PolitiFact: Tax Chain E-Mail is Not Correct
One of the fastest ways to spread political information ... or disinformation ... these days is to stick it in an e-mail and spam it to as many people as you can in the hope that they will spam it to all their friends and so on. For instance, take the false message sent to many people that Barack Obama is secretly a Muslim "bend on destroying the United States." The Obama campaign has had to fight that chain e-mail for months.
PolitiFact, a project of the St. Petersburg Times and Congressional Quarterly, is one of the many good Web sites that now exists to check candidate statements and media reports about them for truthfulness. One of the services that PolitiFact provides is The Chain E-mail Files, which checks out the veracity of the chain e-mails that float around the Internet.
Recently the site looked at an e-mail that said Hillary Clinton and Barack Obama want to "raise capital gains taxes and dividends taxes, as well as raise tax rates for all income levels" while John McCain wants to make all of President Bush's tax cuts permanent.

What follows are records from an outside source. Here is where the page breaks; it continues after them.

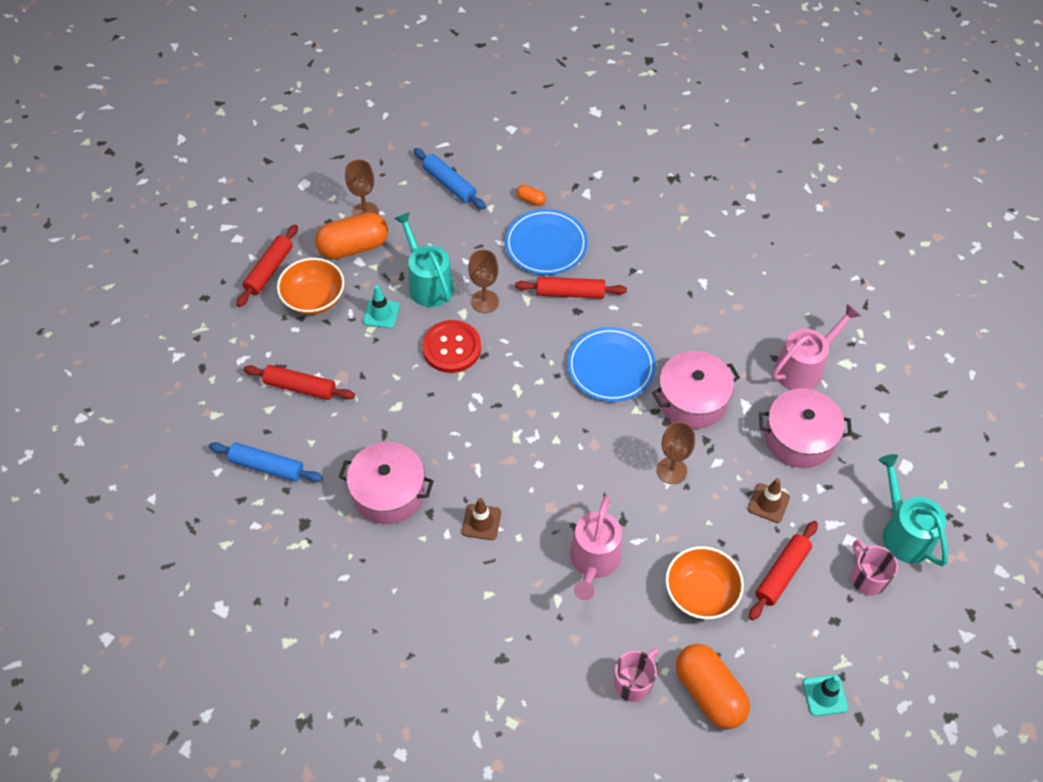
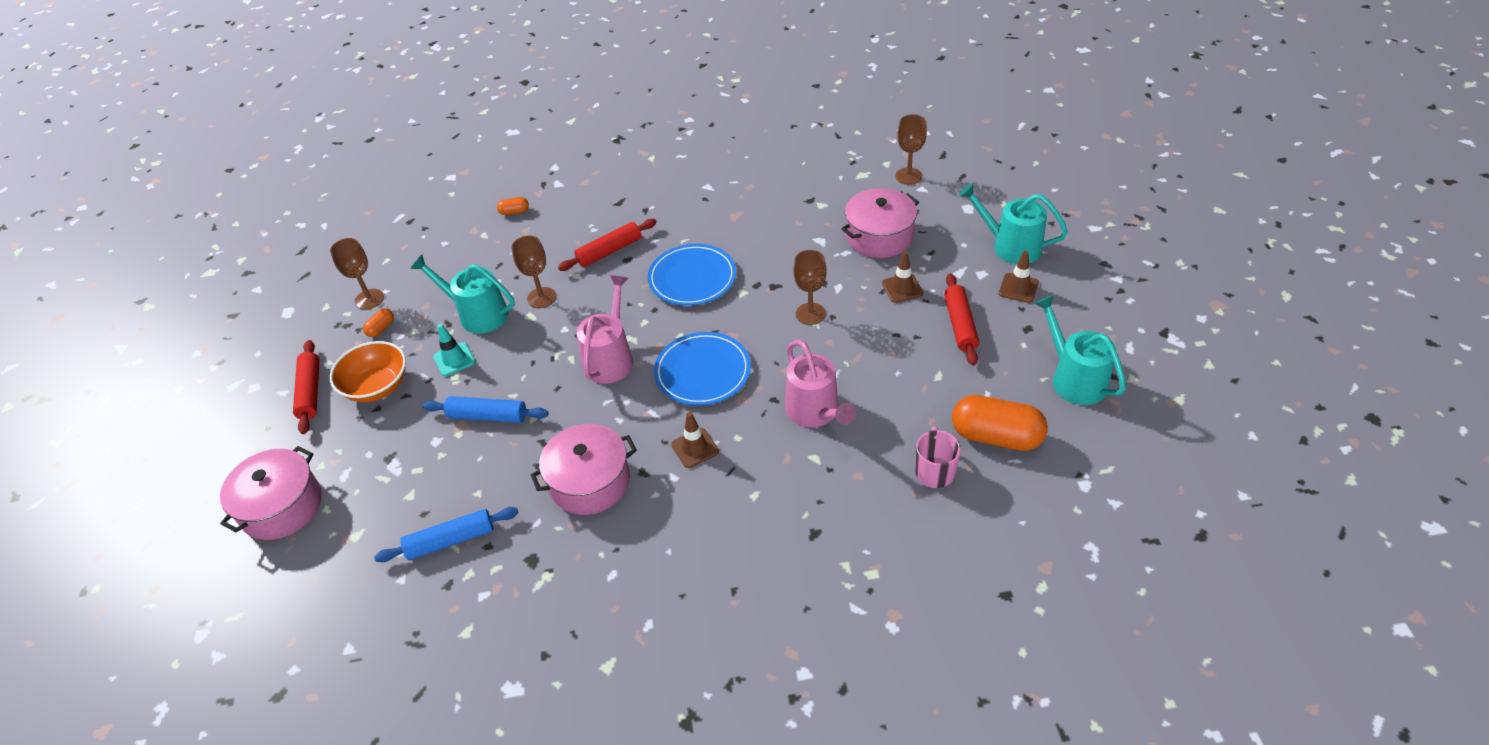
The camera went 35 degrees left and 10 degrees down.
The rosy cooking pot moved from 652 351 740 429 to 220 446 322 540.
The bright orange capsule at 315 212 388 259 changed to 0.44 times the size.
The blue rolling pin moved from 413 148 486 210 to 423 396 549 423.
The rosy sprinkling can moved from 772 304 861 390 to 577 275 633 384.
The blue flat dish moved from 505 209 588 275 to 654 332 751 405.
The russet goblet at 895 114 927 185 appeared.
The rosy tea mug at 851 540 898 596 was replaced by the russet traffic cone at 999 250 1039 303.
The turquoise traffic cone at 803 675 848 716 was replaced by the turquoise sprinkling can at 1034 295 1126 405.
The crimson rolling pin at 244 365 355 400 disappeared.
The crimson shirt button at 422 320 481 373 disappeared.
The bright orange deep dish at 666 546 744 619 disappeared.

So PolitiFact checked out the e-mail's claims.
"Clinton has said the tax cuts should stay in place for people making less than $250,000, while Obama has said the tax cuts should be repealed for the top 1 percent. (According to the Congressional Budget Office, the top 1 percent of taxpayers in 2005 were those with an average pretax income of $1.6-million. The minimum income for the top 1 percent is $307,500.) So the e-mail is wrong about what Clinton and Obama have actually proposed. It's correct that McCain supports making the Bush tax cuts permanent for all income levels....
"We find this chain e-mail gets facts both large and small wrong. It doesn't list the higher tax brackets that actually would go up if Clinton or Obama implemented their plans, and it accuses them of wanting to raise rates on lower incomes that they've said should stay the same. So we rate the chain e-mail's claim False."